Well, they didn’t adapt, that’s for sure. And for a modern-day variation on this scenario, look no further than the Associated Press.
In the Web 2.0 world, where bloggers often post snippets of other people’s work and then link to the full details, AP has gone the way of the cyber-dodo and filed multiple Digital Millennial Copyright Act (DMCA) takedown requests against bloggers.
The non-gobbledy-gook explanation: Claiming misuse of copyright, AP filed a complaint with the bloggers’ hosting companies. Because the DMCA is a guilty-until-proven-innocent law, the hosting companies had to comply.

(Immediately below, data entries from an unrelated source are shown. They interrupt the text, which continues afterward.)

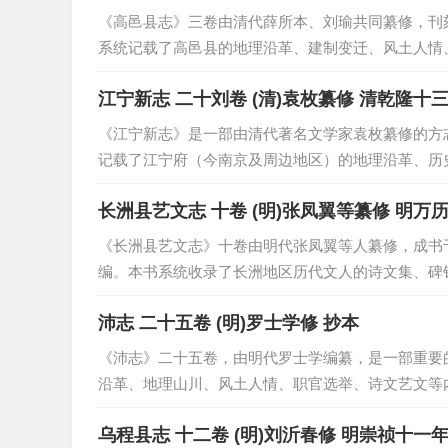
《高邑县志》三卷由清代薛所本、刘瑜共同纂修，刊刻
系统记载了高邑县的地理沿革、建制变迁、风土人情
用”的编纂特点。其中对明末清初社会变迁、赋役制度
江宁新志 二十刘卷 (清)袁
《江宁新志》是一部由清代著名文学家袁枚纂修的方志
记载了江宁府（今南京及周边地区）的地理沿革、历
要代表，袁枚以文笔精炼、考证严谨著称，书中不仅保
长洲县艺文志 十
《长洲县艺文志》十卷由明代张凤翼等人纂修，成书于
编。本书系统收录了长洲地区历代文人的诗文集、碑
面，展现了当地深厚的文化积淀。该书不仅对研究明代
沛志 二十五卷 (明)罗士学修 抄本
《沛志》二十五卷，由明代罗士学编纂，是一部重要
沿革、地理山川、风土人情、职官选举、诗文艺文等
为抄本，此书未经后世刊刻改动，保留了较为原始的文
乌程县志 十二卷 (明)刘沂春修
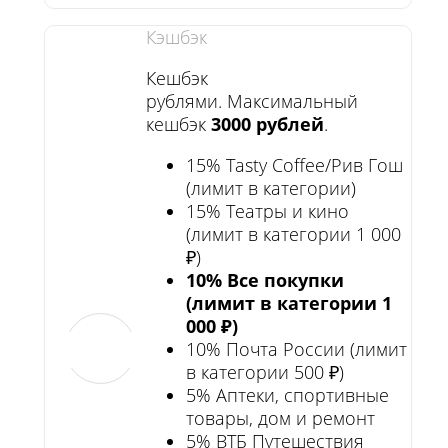
Кэшбэк
Кешбэк
рублями. Максимальный
кешбэк
3000 рублей
.
15% Tasty Coffee/Рив Гош
(лимит в категории)
15% Театры и кино
(лимит в категории 1 000
₽)
10% Все покупки
(лимит в категории 1
000 ₽)
10% Почта России (лимит
в категории 500 ₽)
5% Аптеки, спортивные
товары, дом и ремонт
5% ВТБ Путешествия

Check out Mike Masnick‘s Techdirt analysis of the situation, a response to the AP by Rogers Cadenhead (one of the takedown-ees), and a pointedly funny response by Silicon Valley blogger Michael Arrington to get the full scoop.

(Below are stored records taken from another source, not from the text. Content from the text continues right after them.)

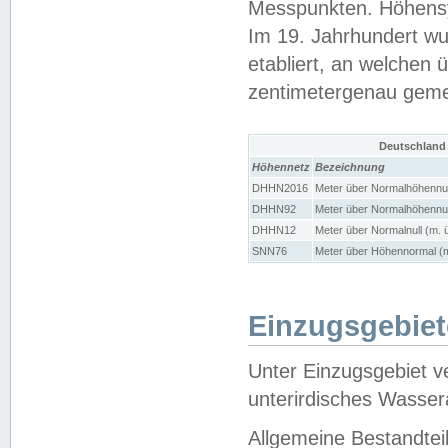
Messpunkten. Höhensy
Im 19. Jahrhundert wu
etabliert, an welchen 
zentimetergenau gem
Deutschland
Höhennetz
Bezeichnung
DHHN2016
Meter über Normalhöhennul
DHHN92
Meter über Normalhöhennul
DHHN12
Meter über Normalnull (m. 
SNN76
Meter über Höhennormal (m
Einzugsgebiet
Unter Einzugsgebiet v
unterirdisches Wasser
Allgemeine Bestandtei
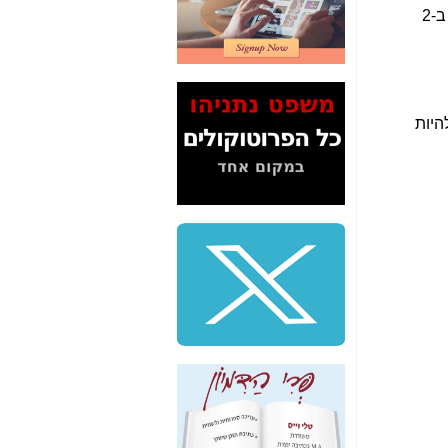
2" על תעלולי השר
) הכי חדישים שיש בשוק ומודד שוב ושוב ב-2
משה כחלון -
כאן
המשך חשיפת הבלוף
ששמו "מהפיכת
הסלולר" ואיך מסרסים
את הנתונים לציבור -
היות
כאן
סיכום ביקור בסיליקון
ואלי - למה 3 הגדולות
משקיעות ומפתחות
באותם תחומים -
כאן
שלמה פילבר (עד
לאחרונה מנכ"ל משרד
התקשורת) - עד
מדינה? הצחקתם
אותי! -
כאן
"יש אפליה בחקירה"?
חשיפה: למה השר
משה כחלון לא נחקר
עד היום? -
כאן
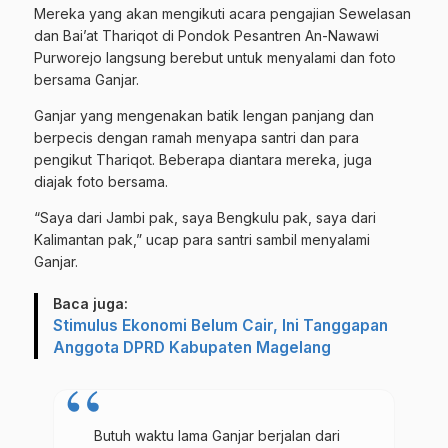
Mereka yang akan mengikuti acara pengajian Sewelasan
dan Bai’at Thariqot di Pondok Pesantren An-Nawawi
Purworejo langsung berebut untuk menyalami dan foto
bersama Ganjar.
Ganjar yang mengenakan batik lengan panjang dan
berpecis dengan ramah menyapa santri dan para
pengikut Thariqot. Beberapa diantara mereka, juga
diajak foto bersama.
“Saya dari Jambi pak, saya Bengkulu pak, saya dari
Kalimantan pak,” ucap para santri sambil menyalami
Ganjar.
Baca juga:
Stimulus Ekonomi Belum Cair, Ini Tanggapan
Anggota DPRD Kabupaten Magelang
Butuh waktu lama Ganjar berjalan dari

Me, I think the whole thing about using a snippet in a blog and linking to the article is the high-tech equivalent of how we used to use footnotes and bibliographies, back in the days of secondary school. It’s a good thing no one from AP was sitting in any of my classrooms, waiting to sue me over a reference in a history paper, or takedown my final essay in civics. Sheesh, I’d have flunked if that were the case!
C’mon, AP. Adapt. Get with the new.
(Thanks to Kevin Skarritt at Acorn Creative for flagging the issue for us.)